While passing Collins Barracks, Cork this morning, I noticed a fine jostle stone standing guard where someone, or something, has breached a massive hole into a section of the wall. The plywood shuttering is fairly new, the stone is very old. A jostle stone or chasse-roue (wheel chaser) was an innovation born of necessity in a time when trade in towns and cities relied on horse and cart. They were often placed at the entrace to gateways into courtyards or at the corners of buildings on narrow streets, to protect the stone work from the passing wheels. A sacrificial stone for commerce.
The jostle stone tells us that there was likely a gateway here once. I love looking out for jostle stones in my travels and it’s remarkable how many have survied within our urban landscapes today. Large ones, such as the example at Collins Barracks, are fairly rare to see. Normally, they are much more unobtrusive, and I suspect that’s the only reason many of them are still with us.

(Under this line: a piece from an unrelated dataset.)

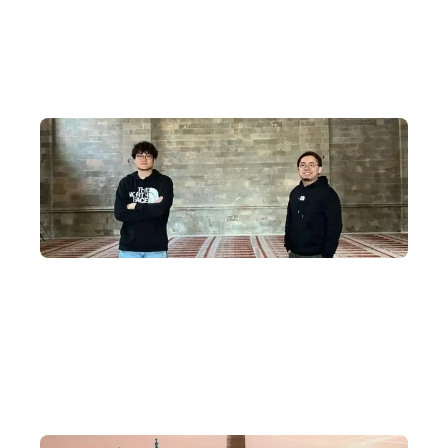
為何跟我們到中亞?
多年經驗
多年帶團遊學深度探索中亞五國，從沙漠走到雪地，體驗壯
闊時空。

They’re not in the way; because if they were, they would have been ripped out, cast aside like so many other historical remnants by the vandals of profit.
They tell a tale of a different time.
I like to imagine what they might have been mute witnesses to; for many great tales begin at hidden gateways, around strange corners, and down old streets where footsteps echo at midnight.
The sentence lodged for later use as:
- “The jostle stone stood silent to passing coaches, forgotten gateway to the ancient workshop.”
It evolved as:
- “The jostle stone stood mute to passing coaches, forgotten gateway to the ancient workshop which echoed no more to the blacksmith’s song.”
- “The jostle stone was mute to passing coaches, sentinel to the forgotten gateway of the silent workshop, which echoed no more to the ancient blacksmith’s song.”
- “The jostle stone stood mute to passing coaches, sentinel to the forgotten gateway of the silent workshop, which echoed no more with the ancient blacksmith’s song.”
- “The jostle stone stood mute to passersby, sentinel to the forgotten gateway of the silent workshop, which echoed no more with the ancient blacksmith’s song.”